At 5'8" and 10sts 2 lb, he was an able marksman as well with over 80 goals in his 262 League appearances for Hamilton. He was a tremendous servant to the Accies and remained with them until 1939, when Jimmy McStay took him to Alloa Athletic to assist in their efforts to stay in the top League. With only five games played, war broke out (those appearances were declared void) and at the age of 33, his career at the top level was at an end.

===International===
He earned a Scottish League XI place against the Irish League XI in 1933. This was eclipsed by his two full Scotland caps, both against Ireland, in 1932 and 1933; the result of the latter match was a home defeat, and King was one of five in the home team who were not selected for international duty again.

==Personal life==
One of his sons, Johnny, played for Hamilton during the 1960s at centre forward.
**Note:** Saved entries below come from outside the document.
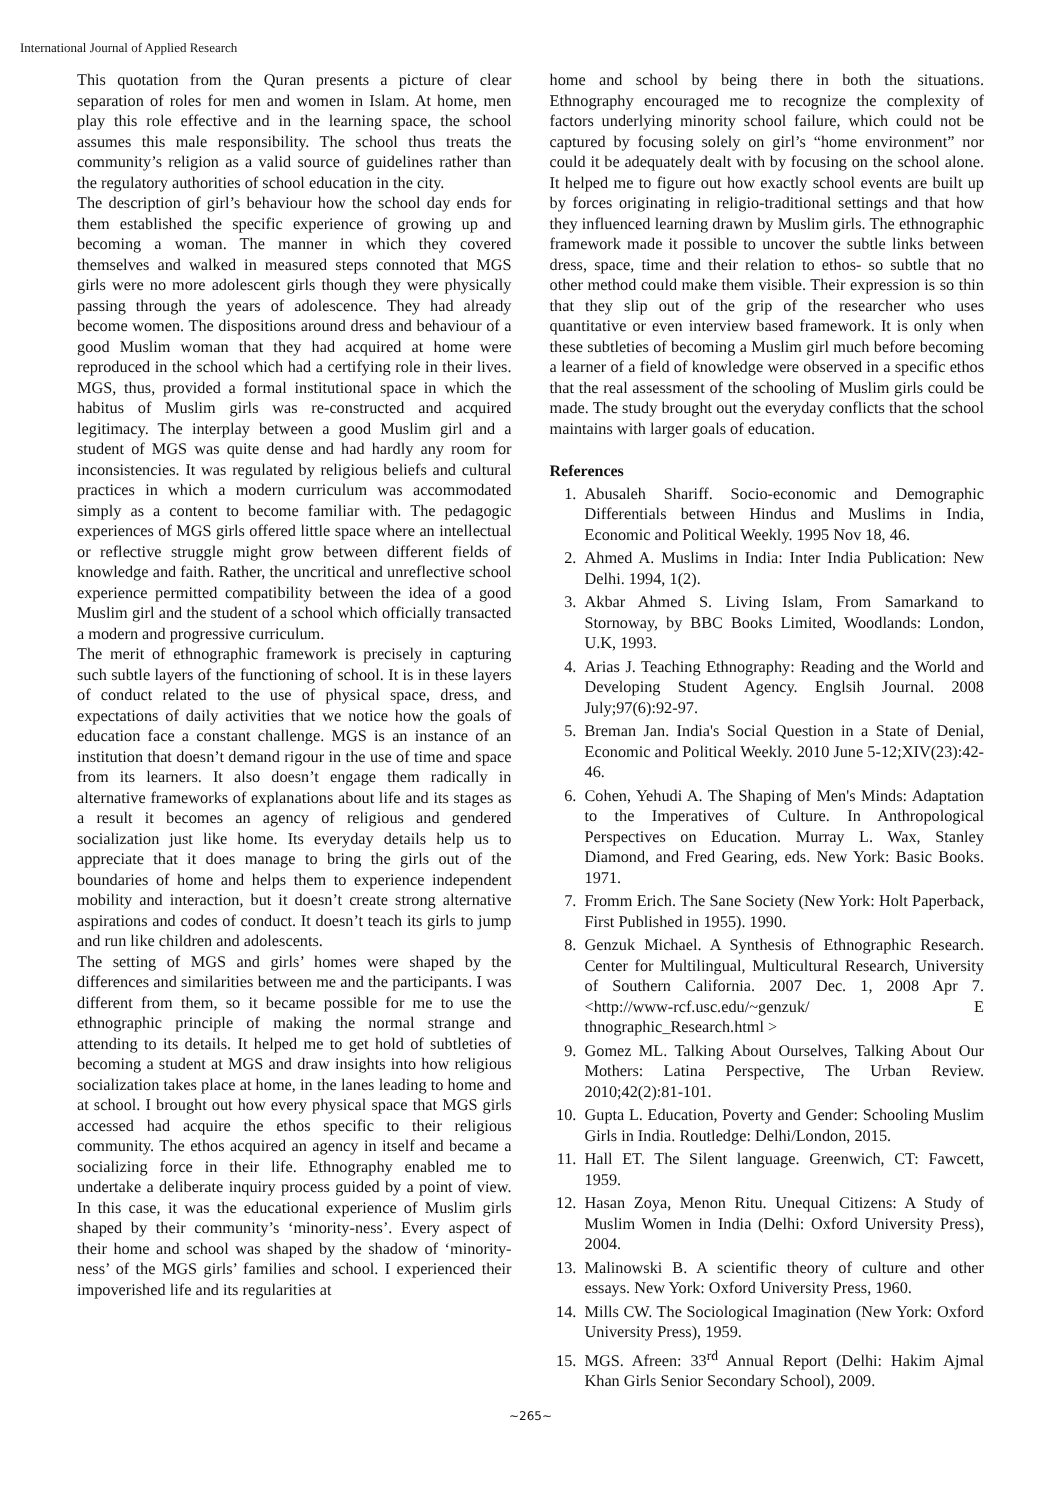International Journal of Applied Research
This quotation from the Quran presents a picture of clear separation of roles for men and women in Islam. At home, men play this role effective and in the learning space, the school assumes this male responsibility. The school thus treats the community’s religion as a valid source of guidelines rather than the regulatory authorities of school education in the city.
The description of girl’s behaviour how the school day ends for them established the specific experience of growing up and becoming a woman. The manner in which they covered themselves and walked in measured steps connoted that MGS girls were no more adolescent girls though they were physically passing through the years of adolescence. They had already become women. The dispositions around dress and behaviour of a good Muslim woman that they had acquired at home were reproduced in the school which had a certifying role in their lives. MGS, thus, provided a formal institutional space in which the habitus of Muslim girls was re-constructed and acquired legitimacy. The interplay between a good Muslim girl and a student of MGS was quite dense and had hardly any room for inconsistencies. It was regulated by religious beliefs and cultural practices in which a modern curriculum was accommodated simply as a content to become familiar with. The pedagogic experiences of MGS girls offered little space where an intellectual or reflective struggle might grow between different fields of knowledge and faith. Rather, the uncritical and unreflective school experience permitted compatibility between the idea of a good Muslim girl and the student of a school which officially transacted a modern and progressive curriculum.
The merit of ethnographic framework is precisely in capturing such subtle layers of the functioning of school. It is in these layers of conduct related to the use of physical space, dress, and expectations of daily activities that we notice how the goals of education face a constant challenge. MGS is an instance of an institution that doesn’t demand rigour in the use of time and space from its learners. It also doesn’t engage them radically in alternative frameworks of explanations about life and its stages as a result it becomes an agency of religious and gendered socialization just like home. Its everyday details help us to appreciate that it does manage to bring the girls out of the boundaries of home and helps them to experience independent mobility and interaction, but it doesn’t create strong alternative aspirations and codes of conduct. It doesn’t teach its girls to jump and run like children and adolescents.
The setting of MGS and girls’ homes were shaped by the differences and similarities between me and the participants. I was different from them, so it became possible for me to use the ethnographic principle of making the normal strange and attending to its details. It helped me to get hold of subtleties of becoming a student at MGS and draw insights into how religious socialization takes place at home, in the lanes leading to home and at school. I brought out how every physical space that MGS girls accessed had acquire the ethos specific to their religious community. The ethos acquired an agency in itself and became a socializing force in their life. Ethnography enabled me to undertake a deliberate inquiry process guided by a point of view. In this case, it was the educational experience of Muslim girls shaped by their community’s ‘minority-ness’. Every aspect of their home and school was shaped by the shadow of ‘minority- ness’ of the MGS girls’ families and school. I experienced their impoverished life and its regularities at
home and school by being there in both the situations. Ethnography encouraged me to recognize the complexity of factors underlying minority school failure, which could not be captured by focusing solely on girl’s “home environment” nor could it be adequately dealt with by focusing on the school alone. It helped me to figure out how exactly school events are built up by forces originating in religio-traditional settings and that how they influenced learning drawn by Muslim girls. The ethnographic framework made it possible to uncover the subtle links between dress, space, time and their relation to ethos- so subtle that no other method could make them visible. Their expression is so thin that they slip out of the grip of the researcher who uses quantitative or even interview based framework. It is only when these subtleties of becoming a Muslim girl much before becoming a learner of a field of knowledge were observed in a specific ethos that the real assessment of the schooling of Muslim girls could be made. The study brought out the everyday conflicts that the school maintains with larger goals of education.
References
1. Abusaleh Shariff. Socio-economic and Demographic Differentials between Hindus and Muslims in India, Economic and Political Weekly. 1995 Nov 18, 46.
2. Ahmed A. Muslims in India: Inter India Publication: New Delhi. 1994, 1(2).
3. Akbar Ahmed S. Living Islam, From Samarkand to Stornoway, by BBC Books Limited, Woodlands: London, U.K, 1993.
4. Arias J. Teaching Ethnography: Reading and the World and Developing Student Agency. Englsih Journal. 2008 July;97(6):92-97.
5. Breman Jan. India's Social Question in a State of Denial, Economic and Political Weekly. 2010 June 5-12;XIV(23):42-46.
6. Cohen, Yehudi A. The Shaping of Men's Minds: Adaptation to the Imperatives of Culture. In Anthropological Perspectives on Education. Murray L. Wax, Stanley Diamond, and Fred Gearing, eds. New York: Basic Books. 1971.
7. Fromm Erich. The Sane Society (New York: Holt Paperback, First Published in 1955). 1990.
8. Genzuk Michael. A Synthesis of Ethnographic Research. Center for Multilingual, Multicultural Research, University of Southern California. 2007 Dec. 1, 2008 Apr 7. <http://www-rcf.usc.edu/~genzuk/ E thnographic_Research.html >
9. Gomez ML. Talking About Ourselves, Talking About Our Mothers: Latina Perspective, The Urban Review. 2010;42(2):81-101.
10. Gupta L. Education, Poverty and Gender: Schooling Muslim Girls in India. Routledge: Delhi/London, 2015.
11. Hall ET. The Silent language. Greenwich, CT: Fawcett, 1959.
12. Hasan Zoya, Menon Ritu. Unequal Citizens: A Study of Muslim Women in India (Delhi: Oxford University Press), 2004.
13. Malinowski B. A scientific theory of culture and other essays. New York: Oxford University Press, 1960.
14. Mills CW. The Sociological Imagination (New York: Oxford University Press), 1959.
15. MGS. Afreen: 33<sup>rd</sup> Annual Report (Delhi: Hakim Ajmal Khan Girls Senior Secondary School), 2009.
~265~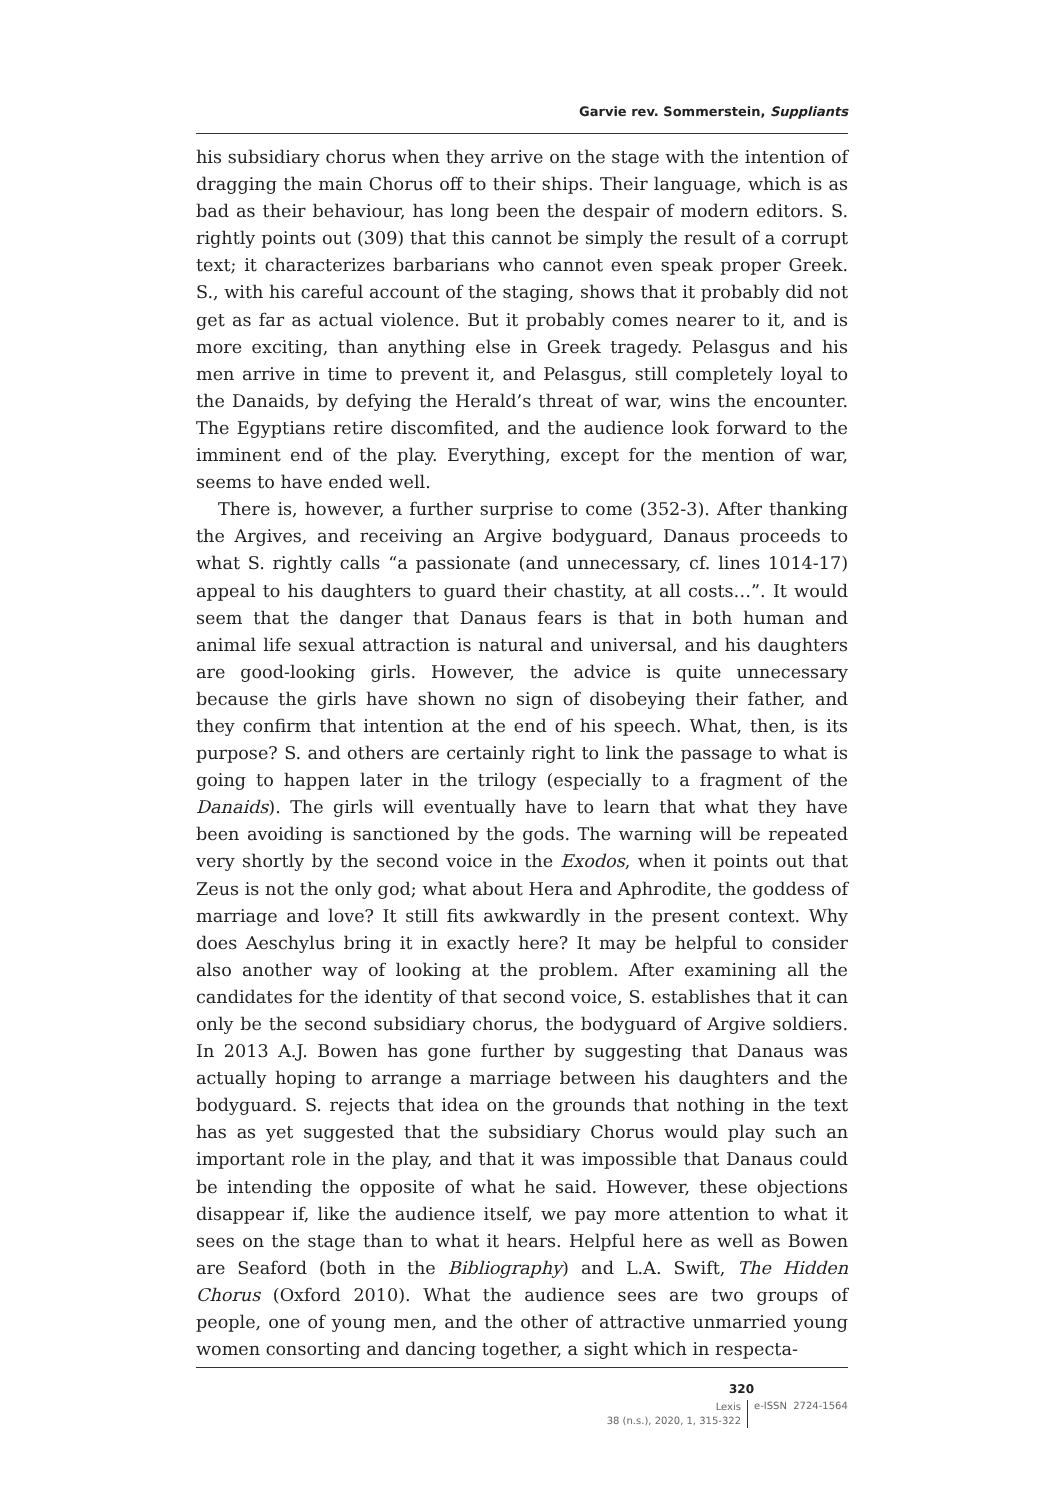Garvie rev. Sommerstein, Suppliants
his subsidiary chorus when they arrive on the stage with the intention of dragging the main Chorus off to their ships. Their language, which is as bad as their behaviour, has long been the despair of modern editors. S. rightly points out (309) that this cannot be simply the result of a corrupt text; it characterizes barbarians who cannot even speak proper Greek. S., with his careful account of the staging, shows that it probably did not get as far as actual violence. But it probably comes nearer to it, and is more exciting, than anything else in Greek tragedy. Pelasgus and his men arrive in time to prevent it, and Pelasgus, still completely loyal to the Danaids, by defying the Herald’s threat of war, wins the encounter. The Egyptians retire discomfited, and the audience look forward to the imminent end of the play. Everything, except for the mention of war, seems to have ended well.
There is, however, a further surprise to come (352-3). After thanking the Argives, and receiving an Argive bodyguard, Danaus proceeds to what S. rightly calls “a passionate (and unnecessary, cf. lines 1014-17) appeal to his daughters to guard their chastity, at all costs…”. It would seem that the danger that Danaus fears is that in both human and animal life sexual attraction is natural and universal, and his daughters are good-looking girls. However, the advice is quite unnecessary because the girls have shown no sign of disobeying their father, and they confirm that intention at the end of his speech. What, then, is its purpose? S. and others are certainly right to link the passage to what is going to happen later in the trilogy (especially to a fragment of the Danaids). The girls will eventually have to learn that what they have been avoiding is sanctioned by the gods. The warning will be repeated very shortly by the second voice in the Exodos, when it points out that Zeus is not the only god; what about Hera and Aphrodite, the goddess of marriage and love? It still fits awkwardly in the present context. Why does Aeschylus bring it in exactly here? It may be helpful to consider also another way of looking at the problem. After examining all the candidates for the identity of that second voice, S. establishes that it can only be the second subsidiary chorus, the bodyguard of Argive soldiers. In 2013 A.J. Bowen has gone further by suggesting that Danaus was actually hoping to arrange a marriage between his daughters and the bodyguard. S. rejects that idea on the grounds that nothing in the text has as yet suggested that the subsidiary Chorus would play such an important role in the play, and that it was impossible that Danaus could be intending the opposite of what he said. However, these objections disappear if, like the audience itself, we pay more attention to what it sees on the stage than to what it hears. Helpful here as well as Bowen are Seaford (both in the Bibliography) and L.A. Swift, The Hidden Chorus (Oxford 2010). What the audience sees are two groups of people, one of young men, and the other of attractive unmarried young women consorting and dancing together, a sight which in respecta-
320
Lexis
38 (n.s.), 2020, 1, 315-322
e-ISSN 2724-1564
Another, Eddie, was signed by Hibernian while an inside left with Wishaw Juniors, while Jimmy Jr turned out as junior with Douglasdale Juniors, Bellshill Athletic and Royal Albert.

King died in March 1985 at the age of 79, after a long illness. His son Jimmy was present at a 'Hall of Fame' Dinner in February 2002 when his father was named as one of the four best ever Hamilton Academical players. Appropriately, he was known to the Accies support as "King James".